School Connect Africa has lamented over the declining budgetary allocation to the nation’s educational space.
According to the Lead consultant, School Connect Africa, Dr. Adefunke Ekine, in the last decade, the level of funding to the educational sector has reduced drastically to about six per cent when compared to the 13 per cent recorded under the Olusegun Obasanjo regime.
She said the current budget for the sector is a shortfall of the 26 per cent recommended by the United Nations Education Scientific and Cultural Organisation (UNESCO).
Ekine stated this at a press conference to inaugurate its digital interactive platform called the school to connect Africa.
In her words: “Although the Federal Government during the celebration of Teachers’ day promised to give a stipend to anyone reading education, so I think we are going through the right direction if they really walk their talk, we expect that something will change, but presently, they are performing woefully.”
She said the School Connect Africa project is an initiative designed to connect the huge and ever-growing educational sector players across Africa with the global business world via an e-commerce solution.
“This solution allows schools first in Nigeria and then in other African countries to access products and services with just one click, thereby creating a platform for commerce, training, and resource acquisition.
“With this project, we are changing the narrative and building the first digital edu-economy in Africa. An educational economy that has a current market capitalization of over $1 billion, over 100,000 private schools in Nigeria, and more than a million across Africa,” she added.
The Lead Consultant stated that as a truly African brand, the company believes the project would serve as a niche market where corporate entities will have the opportunity to smartly spend their marketing budget on a clear specific channel that delivers access to a huge, active, and vibrant market.
Also speaking, the Consultant, Strategy and Collaboration, School Connect Africa, Ladipo Oke, said technology is a leveler and a common denominator, saying that the education sector has not maximised the use of technology as a platform to deliver mass quality service across the nation’s schools.
“We are bringing the school to connect Africa as a platform where every stakeholder in education can actually relate, engage and share best practices.

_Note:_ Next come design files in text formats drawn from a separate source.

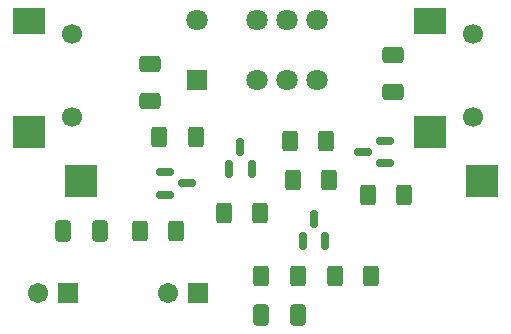
<source format=gts>
G04 #@! TF.GenerationSoftware,KiCad,Pcbnew,6.0.4-6f826c9f35~116~ubuntu20.04.1*
G04 #@! TF.CreationDate,2022-04-06T08:04:33-04:00*
G04 #@! TF.ProjectId,audiomute,61756469-6f6d-4757-9465-2e6b69636164,rev?*
G04 #@! TF.SameCoordinates,Original*
G04 #@! TF.FileFunction,Soldermask,Top*
G04 #@! TF.FilePolarity,Negative*
%FSLAX46Y46*%
G04 Gerber Fmt 4.6, Leading zero omitted, Abs format (unit mm)*
G04 Created by KiCad (PCBNEW 6.0.4-6f826c9f35~116~ubuntu20.04.1) date 2022-04-06 08:04:33*
%MOMM*%
%LPD*%
G01*
G04 APERTURE LIST*
G04 Aperture macros list*
%AMRoundRect*
0 Rectangle with rounded corners*
0 $1 Rounding radius*
0 $2 $3 $4 $5 $6 $7 $8 $9 X,Y pos of 4 corners*
0 Add a 4 corners polygon primitive as box body*
4,1,4,$2,$3,$4,$5,$6,$7,$8,$9,$2,$3,0*
0 Add four circle primitives for the rounded corners*
1,1,$1+$1,$2,$3*
1,1,$1+$1,$4,$5*
1,1,$1+$1,$6,$7*
1,1,$1+$1,$8,$9*
0 Add four rect primitives between the rounded corners*
20,1,$1+$1,$2,$3,$4,$5,0*
20,1,$1+$1,$4,$5,$6,$7,0*
20,1,$1+$1,$6,$7,$8,$9,0*
20,1,$1+$1,$8,$9,$2,$3,0*%
G04 Aperture macros list end*
%ADD10RoundRect,0.250000X-0.400000X-0.625000X0.400000X-0.625000X0.400000X0.625000X-0.400000X0.625000X0*%
%ADD11RoundRect,0.150000X0.150000X-0.587500X0.150000X0.587500X-0.150000X0.587500X-0.150000X-0.587500X0*%
%ADD12RoundRect,0.250000X0.412500X0.650000X-0.412500X0.650000X-0.412500X-0.650000X0.412500X-0.650000X0*%
%ADD13R,1.714500X1.714500*%
%ADD14C,1.714500*%
%ADD15RoundRect,0.250000X0.650000X-0.412500X0.650000X0.412500X-0.650000X0.412500X-0.650000X-0.412500X0*%
%ADD16R,1.800000X1.800000*%
%ADD17C,1.800000*%
%ADD18RoundRect,0.250000X-0.412500X-0.650000X0.412500X-0.650000X0.412500X0.650000X-0.412500X0.650000X0*%
%ADD19C,1.700000*%
%ADD20R,2.800000X2.200000*%
%ADD21R,2.800000X2.800000*%
%ADD22RoundRect,0.150000X-0.587500X-0.150000X0.587500X-0.150000X0.587500X0.150000X-0.587500X0.150000X0*%
%ADD23RoundRect,0.150000X0.587500X0.150000X-0.587500X0.150000X-0.587500X-0.150000X0.587500X-0.150000X0*%
%ADD24RoundRect,0.250000X0.400000X0.625000X-0.400000X0.625000X-0.400000X-0.625000X0.400000X-0.625000X0*%
G04 APERTURE END LIST*
D10*
X112496000Y-99822000D03*
X115596000Y-99822000D03*
D11*
X109794000Y-96822500D03*
X111694000Y-96822500D03*
X110744000Y-94947500D03*
X103571000Y-90726500D03*
X105471000Y-90726500D03*
X104521000Y-88851500D03*
D12*
X109385500Y-103124000D03*
X106260500Y-103124000D03*
D13*
X100965000Y-101219000D03*
D14*
X98425000Y-101219000D03*
D10*
X108686000Y-88392000D03*
X111786000Y-88392000D03*
D15*
X96901000Y-85001500D03*
X96901000Y-81876500D03*
D16*
X100865000Y-83185000D03*
D17*
X105945000Y-83185000D03*
X108485000Y-83185000D03*
X111025000Y-83185000D03*
X111025000Y-78105000D03*
X108485000Y-78105000D03*
X105945000Y-78105000D03*
X100865000Y-78105000D03*
D18*
X89496500Y-96012000D03*
X92621500Y-96012000D03*
D10*
X95986000Y-96012000D03*
X99086000Y-96012000D03*
X97637000Y-88011000D03*
X100737000Y-88011000D03*
X115290000Y-92964000D03*
X118390000Y-92964000D03*
D19*
X124240000Y-86310000D03*
X124240000Y-79310000D03*
D20*
X120540000Y-78210000D03*
D21*
X120540000Y-87610000D03*
X124990000Y-91710000D03*
D10*
X103098000Y-94488000D03*
X106198000Y-94488000D03*
D22*
X98122500Y-90998000D03*
X98122500Y-92898000D03*
X99997500Y-91948000D03*
D19*
X90297000Y-79308000D03*
X90297000Y-86308000D03*
D20*
X86597000Y-78208000D03*
D21*
X86597000Y-87608000D03*
X91047000Y-91708000D03*
D10*
X106273000Y-99822000D03*
X109373000Y-99822000D03*
D23*
X116761500Y-90231000D03*
X116761500Y-88331000D03*
X114886500Y-89281000D03*
D13*
X89911000Y-101219000D03*
D14*
X87371000Y-101219000D03*
D15*
X117475000Y-84239500D03*
X117475000Y-81114500D03*
D24*
X112040000Y-91694000D03*
X108940000Y-91694000D03*
M02*

</source>
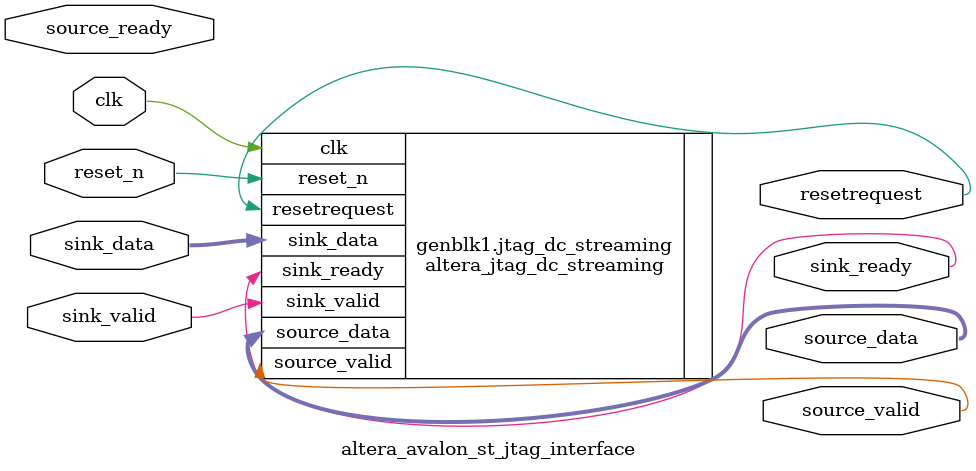
<source format=v>


module altera_avalon_st_jtag_interface (
				 clk,
				 reset_n,
				 source_ready,
				 source_data,
				 source_valid,
				 sink_data,
				 sink_valid,
				 sink_ready,
				 resetrequest
				 );
   input        clk;
   input        reset_n;
   output [7:0] source_data;
   input        source_ready;
   output       source_valid;
   input [7:0]  sink_data;
   input        sink_valid;
   output       sink_ready;
   output       resetrequest;

   parameter PURPOSE = 0; // for discovery of services behind this JTAG Phy - 0
                          //   for JTAG Phy, 1 for Packets to Master
   parameter USE_PLI = 0; // set to 1 enable PLI Simulation Mode 
   parameter PLI_PORT = 50000; // PLI Simulation Port

   wire       clk;
   wire       resetrequest; 
   wire [7:0] source_data;
   wire       source_ready;
   wire       source_valid;
   wire [7:0] sink_data;
   wire       sink_valid;
   wire       sink_ready;

   generate 
     if (USE_PLI == 0)
       begin
         altera_jtag_dc_streaming #(.PURPOSE(PURPOSE)) jtag_dc_streaming (
           .clk(clk),
           .reset_n(reset_n),
           .source_data(source_data),
           .source_valid(source_valid),
           .sink_data(sink_data),
           .sink_valid(sink_valid),
           .sink_ready(sink_ready),
           .resetrequest(resetrequest)
         );
       end
     else
       begin
         altera_pli_streaming #(.PURPOSE(PURPOSE), .PLI_PORT(PLI_PORT)) pli_streaming (
           .clk(clk),
           .reset_n(reset_n),
           .source_data(source_data),
           .source_valid(source_valid),
           .source_ready(source_ready),
           .sink_data(sink_data),
           .sink_valid(sink_valid),
           .sink_ready(sink_ready),
           .resetrequest(resetrequest)
         );
       end
   endgenerate
endmodule

</source>
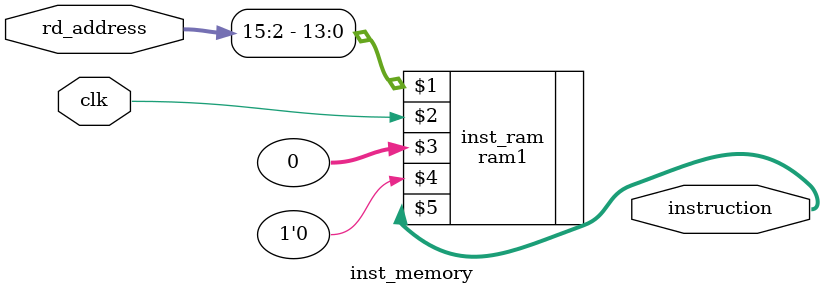
<source format=v>
module inst_memory (clk,rd_address,instruction);
    input clk;
    input [31:0] rd_address;
    output [31:0] instruction;
    
    ram1 inst_ram(
        rd_address[15:2],
        clk,
        32'b0,
        1'b0,
        instruction);
endmodule

</source>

We are using this platform to share the best of experiences, training, giving access to an average school owner the opportunity they would have not gotten standing alone ” he said.
He stressed that the education sector in Nigeria, as well all over Africa, is expected to also benefit immensely with access to funding, training for teaching and non-teaching staff, curriculum development according to global best practices, and global visibility via the project’s website.